Why limit it to bitcoin businesses?
Somebody should create a website where you can get a few bitcoins for free, to subsidize adoption.
You mean give a significant amount of bitcoins to the 'important' businesses?
Who decides which are 'important' ?
How do you make sure somebody isn't creating fake businesses just to get free bitcoins ?
If you want to subsidize bitcoin businesses and have answers to those questions, then I heartily encourage you to go for it!
A. Gavin points out an important reason for opposition to subsidies. Subsidies require an individual or small group to exercise arbitrary power (e.g. pre-mine 3 million coins and slowly dole them out to whichever businesses seem likely to make a large contribution). The individual or group would need to actively screen businesses to make sure that they are legit (e.g. order from them, solicit reviews from trusted sources, etc.). I can see that many people take a negative view of arbitrary, command economy-style arrangements like this. I think these kind of interventions are necessary to ensure a good equilibrium outcome.

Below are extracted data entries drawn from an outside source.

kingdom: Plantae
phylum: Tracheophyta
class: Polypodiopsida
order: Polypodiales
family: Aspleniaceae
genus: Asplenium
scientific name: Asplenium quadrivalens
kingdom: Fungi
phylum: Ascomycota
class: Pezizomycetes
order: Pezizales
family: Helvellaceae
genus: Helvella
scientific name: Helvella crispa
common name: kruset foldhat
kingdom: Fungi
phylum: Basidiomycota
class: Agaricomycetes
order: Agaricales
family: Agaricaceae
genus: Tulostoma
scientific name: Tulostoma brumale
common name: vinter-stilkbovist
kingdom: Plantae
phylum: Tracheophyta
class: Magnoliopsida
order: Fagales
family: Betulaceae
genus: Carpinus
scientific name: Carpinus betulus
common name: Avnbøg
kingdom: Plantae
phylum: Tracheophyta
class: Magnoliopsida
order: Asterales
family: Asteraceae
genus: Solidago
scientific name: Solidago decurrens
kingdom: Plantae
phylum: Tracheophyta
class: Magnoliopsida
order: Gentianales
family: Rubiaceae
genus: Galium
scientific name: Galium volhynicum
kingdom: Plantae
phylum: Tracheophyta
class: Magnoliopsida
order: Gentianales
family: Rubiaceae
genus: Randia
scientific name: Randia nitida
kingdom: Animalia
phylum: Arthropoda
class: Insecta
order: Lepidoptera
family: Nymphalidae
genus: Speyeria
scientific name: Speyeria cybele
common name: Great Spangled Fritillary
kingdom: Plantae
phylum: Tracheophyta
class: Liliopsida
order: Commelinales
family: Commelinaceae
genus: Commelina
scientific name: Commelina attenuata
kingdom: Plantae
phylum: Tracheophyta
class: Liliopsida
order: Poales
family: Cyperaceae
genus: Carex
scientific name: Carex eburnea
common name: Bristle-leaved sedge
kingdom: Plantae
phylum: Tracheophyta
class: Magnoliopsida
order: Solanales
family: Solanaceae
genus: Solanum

B. Gavin asks: Why not just subsidize everyone via the faucet?
My answer: One should do this. However, faucet subsidies are not enough. Consumer subsidies and merchant subsidies are complements rather than substitutes.
Subsidies for Merchants
M1) 10 BTC/day drips to merchant conditional on his maintenance of an attractive BTC storefront
[this subsidy increases the supply of attractive BTC storefronts. The subsidy differs from a consumer subsidy because it is larger and you need to have a store open to be eligible to receive it.]
Subsidies for Consumers
C1) 1 BTC drops from faucet into wallet of Consumer A
C2) Consumer A decides to either a) trade 1 BTC for goods b) trade 1 BTC for USD c) hold on to 1 BTC for speculative purposes
If Consumer A makes choice (C2a), then faucet subsidies encourage merchants to supply BTC goods and services. That's great! If Consumer A chooses (C2b) or (C2c), then faucet money will leak out and fail to encourage merchants to supply anything. That sucks! However, one can intervene to make the faucet subsidy more effective. If more merchants are subsidized, then more attractive storefronts will exist and consumers will be more likely to choose C2a. Accordingly, the provision of merchant subsidies makes faucet-style subsidies more effective. This is why merchant and consumer subsidies are complements rather than substitutes.
For a mathematics/statistics heavy exposition, which explains why merchants should probably get the lion's share of the money, you can look at the paper I linked to above. It is about ACH banking transfers, but the principles are applicable to bitcoin.